The Northern states, on the other hand, mostly over-index their population share in the poverty track. The North West, with 25.3% of the population, produces a whopping 44.2% of the desperate poor in Nigeria. The North Central zone, with 15.1% of the national population, yields about 28.1% of the extreme poor. The North East, however, with 13.6% of the population, throws up 8.4% of the registered poor, thus on the current tally under-indexing its population share.
Awka Times analysis shows that while the distribution of the federal government’s Covid-19 relief funds aligns with the poverty skew in the country, it is rather inversely correlated with the actual distribution of coronavirus cases in the country. Aggregated data as of April 16 shows that 74.2% of coronavirus cases were reported in the Southern geopolitical zones, far outstripping the 25.8% reported in the North.
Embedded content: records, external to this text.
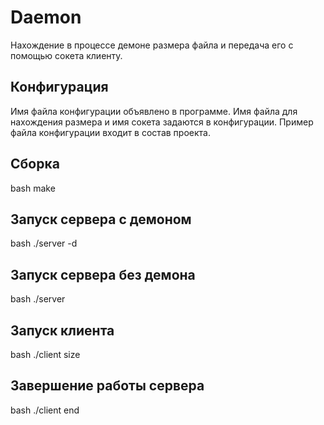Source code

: # Daemon

Нахождение в процессе демоне размера файла и передача его с помощью сокета клиенту.

## Конфигурация

Имя файла конфигурации объявлено в программе. Имя файла для нахождения размера и имя сокета задаются в конфигурации. Пример файла конфигурации входит в состав проекта.

## Сборка

bash make

## Запуск сервера с демоном

bash ./server -d

## Запуск сервера без демона

bash ./server

## Запуск клиента

bash ./client size

## Завершение работы сервера

bash ./client end
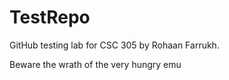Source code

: # TestRepo
GitHub testing lab for CSC 305 by Rohaan Farrukh.

Beware the wrath of the very hungry emu
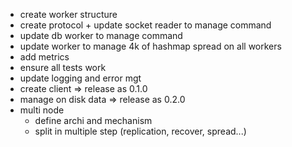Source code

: * create worker structure
* create protocol + update socket reader to manage command
* update db worker to manage command
* update worker to manage 4k of hashmap spread on all workers
* add metrics
* ensure all tests work
* update logging and error mgt
* create client => release as 0.1.0
* manage on disk data => release as 0.2.0
* multi node
  * define archi and mechanism
  * split in multiple step (replication, recover, spread...)
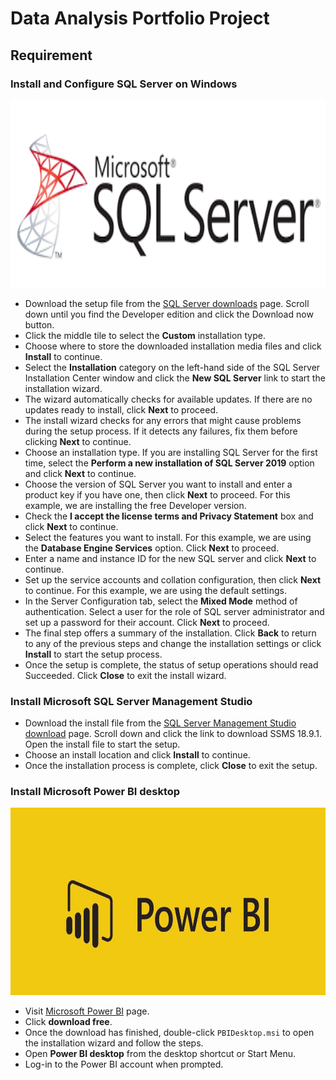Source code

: # Data Analysis Portfolio Project
## Requirement

### Install and Configure SQL Server on Windows
<img src="https://github.com/Bayunova28/Data_Analysis_Portfolio_Project/blob/main/sql-server-logo.png" width="900" height="300">

* Download the setup file from the [SQL Server downloads](https://www.microsoft.com/en-us/sql-server/sql-server-downloads) page. Scroll down until you find the Developer edition and click the Download now button.
* Click the middle tile to select the <b>Custom</b> installation type.
* Choose where to store the downloaded installation media files and click <b>Install</b> to continue.
* Select the <b>Installation</b> category on the left-hand side of the SQL Server Installation Center window and click the <b>New SQL Server</b> link to start the installation wizard.
* The wizard automatically checks for available updates. If there are no updates ready to install, click <b>Next</b> to proceed.
* The install wizard checks for any errors that might cause problems during the setup process. If it detects any failures, fix them before clicking <b>Next</b> to continue.
* Choose an installation type. If you are installing SQL Server for the first time, select the <b>Perform a new installation of SQL Server 2019</b> option and click <b>Next</b> to continue.
* Choose the version of SQL Server you want to install and enter a product key if you have one, then click <b>Next</b> to proceed. For this example, we are installing the free Developer version.
* Check the <b>I accept the license terms and Privacy Statement</b> box and click <b>Next</b> to continue.
* Select the features you want to install. For this example, we are using the <b>Database Engine Services</b> option. Click <b>Next</b> to proceed.
* Enter a name and instance ID for the new SQL server and click <b>Next</b> to continue.
* Set up the service accounts and collation configuration, then click <b>Next</b> to continue. For this example, we are using the default settings.
* In the Server Configuration tab, select the <b>Mixed Mode</b> method of authentication. Select a user for the role of SQL server administrator and set up a password for their account. Click <b>Next</b> to proceed.
* The final step offers a summary of the installation. Click <b>Back</b> to return to any of the previous steps and change the installation settings or click <b>Install</b> to start the setup process.
* Once the setup is complete, the status of setup operations should read Succeeded. Click <b>Close</b> to exit the install wizard.

### Install Microsoft SQL Server Management Studio
* Download the install file from the [SQL Server Management Studio download](https://docs.microsoft.com/en-us/sql/ssms/download-sql-server-management-studio-ssms?view=sql-server-ver15) page. Scroll down and click the link to download SSMS 18.9.1. Open the install file to start the setup.
* Choose an install location and click <b>Install</b> to continue.
* Once the installation process is complete, click <b>Close</b> to exit the setup.

### Install Microsoft Power BI desktop
<img src="https://github.com/Bayunova28/Data_Analysis_Portfolio_Project/blob/main/power-bi-logo.jpg" width="900" height="300">

* Visit [Microsoft Power BI](https://www.microsoft.com/en-us/download/details.aspx?id=45331) page.
* Click <b>download free</b>.
* Once the download has finished, double-click `PBIDesktop.msi` to open the installation wizard and follow the steps.
* Open <b>Power BI desktop</b> from the desktop shortcut or Start Menu.
* Log-in to the Power BI account when prompted.
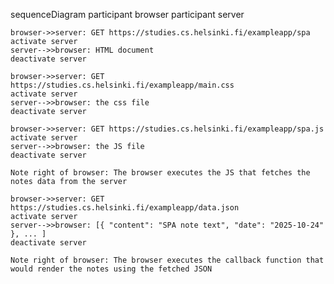 sequenceDiagram
    participant browser
    participant server

    browser->>server: GET https://studies.cs.helsinki.fi/exampleapp/spa
    activate server
    server-->>browser: HTML document
    deactivate server

    browser->>server: GET https://studies.cs.helsinki.fi/exampleapp/main.css
    activate server
    server-->>browser: the css file
    deactivate server

    browser->>server: GET https://studies.cs.helsinki.fi/exampleapp/spa.js
    activate server
    server-->>browser: the JS file
    deactivate server

    Note right of browser: The browser executes the JS that fetches the notes data from the server

    browser->>server: GET https://studies.cs.helsinki.fi/exampleapp/data.json
    activate server
    server-->>browser: [{ "content": "SPA note text", "date": "2025-10-24" }, ... ]
    deactivate server

    Note right of browser: The browser executes the callback function that would render the notes using the fetched JSON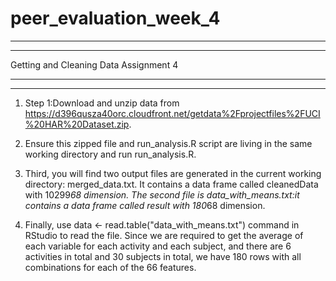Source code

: # peer_evaluation_week_4

-------------------------------------------------
-------------------------------------------------

Getting and Cleaning Data Assignment 4

-------------------------------------------------
-------------------------------------------------

1. Step 1:Download and unzip data from https://d396qusza40orc.cloudfront.net/getdata%2Fprojectfiles%2FUCI%20HAR%20Dataset.zip.

2. Ensure this zipped file and run_analysis.R script are living in the same working directory and run run_analysis.R. 

4. Third, you will find two output files are generated in the current working directory: merged_data.txt. It contains a data frame called cleanedData with 10299*68 dimension.
The second file is data_with_means.txt:it contains a data frame called result with 180*68 dimension.

5. Finally, use data <- read.table("data_with_means.txt") command in RStudio to read the file. Since we are required to get the average of each variable for each activity and each subject, and there are 6 activities in total and 30 subjects in total, we have 180 rows with all combinations for each of the 66 features.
On the other hand, the bulk of the federal relief fund so far released, 82.3%, has been released to recipients in the North. The disbursement aligns with the concentration of poverty in the North but it is woefully misaligned with the concentration of coronavirus cases in the South. The most glaring case is in the North West zone: with 44.2% of the registered poor, the geopolitical zone has received 37.8% of the federal relief funds even though it has only 7.7% of the country’s confirmed coronavirus cases.
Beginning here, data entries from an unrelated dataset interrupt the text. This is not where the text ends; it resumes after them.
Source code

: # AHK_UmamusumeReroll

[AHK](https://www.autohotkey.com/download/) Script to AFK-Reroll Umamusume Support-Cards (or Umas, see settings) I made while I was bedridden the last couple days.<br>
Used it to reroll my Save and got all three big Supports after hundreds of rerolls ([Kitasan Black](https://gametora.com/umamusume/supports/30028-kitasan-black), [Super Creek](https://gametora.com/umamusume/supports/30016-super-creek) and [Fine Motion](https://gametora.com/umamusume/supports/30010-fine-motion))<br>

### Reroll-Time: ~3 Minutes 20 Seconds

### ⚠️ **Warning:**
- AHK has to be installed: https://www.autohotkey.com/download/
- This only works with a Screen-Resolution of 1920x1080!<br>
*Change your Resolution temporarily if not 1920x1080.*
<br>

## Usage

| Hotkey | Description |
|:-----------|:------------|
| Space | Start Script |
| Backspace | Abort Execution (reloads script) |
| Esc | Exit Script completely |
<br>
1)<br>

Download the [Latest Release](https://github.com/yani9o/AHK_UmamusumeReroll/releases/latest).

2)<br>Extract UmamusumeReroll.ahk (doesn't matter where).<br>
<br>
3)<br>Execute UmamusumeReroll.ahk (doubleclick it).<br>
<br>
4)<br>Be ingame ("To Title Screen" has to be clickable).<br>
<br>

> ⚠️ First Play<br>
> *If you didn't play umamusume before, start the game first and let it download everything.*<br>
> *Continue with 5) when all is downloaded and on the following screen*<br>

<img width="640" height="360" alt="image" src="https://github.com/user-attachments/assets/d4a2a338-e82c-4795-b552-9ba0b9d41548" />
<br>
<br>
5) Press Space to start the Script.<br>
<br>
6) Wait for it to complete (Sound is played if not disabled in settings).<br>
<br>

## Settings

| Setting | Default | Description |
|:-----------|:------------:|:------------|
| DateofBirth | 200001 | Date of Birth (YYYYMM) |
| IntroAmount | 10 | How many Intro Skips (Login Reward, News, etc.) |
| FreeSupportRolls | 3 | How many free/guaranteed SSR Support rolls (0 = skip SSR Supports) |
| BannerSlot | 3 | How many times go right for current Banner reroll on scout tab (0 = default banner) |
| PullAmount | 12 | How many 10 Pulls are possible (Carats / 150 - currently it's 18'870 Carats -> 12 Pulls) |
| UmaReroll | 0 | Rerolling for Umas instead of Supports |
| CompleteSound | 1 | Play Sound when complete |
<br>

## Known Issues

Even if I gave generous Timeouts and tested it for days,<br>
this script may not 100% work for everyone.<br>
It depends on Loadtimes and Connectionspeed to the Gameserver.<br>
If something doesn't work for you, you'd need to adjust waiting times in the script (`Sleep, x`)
It may be a matter of policy preference: whether to target palliative provisions at the alleviation of chronic poverty in general or at the poor who are likely the most impacted by the exigent hardships engendered by the coronavirus pandemic. It is a policy choice, and so far it appears that the federal authorities have preferred the former, choosing the alleviation of chronic poverty over the exigencies of the current health scare.
Policy choices are often moral choices. It is a matter of debate whether the federal government’s current preference is the right one.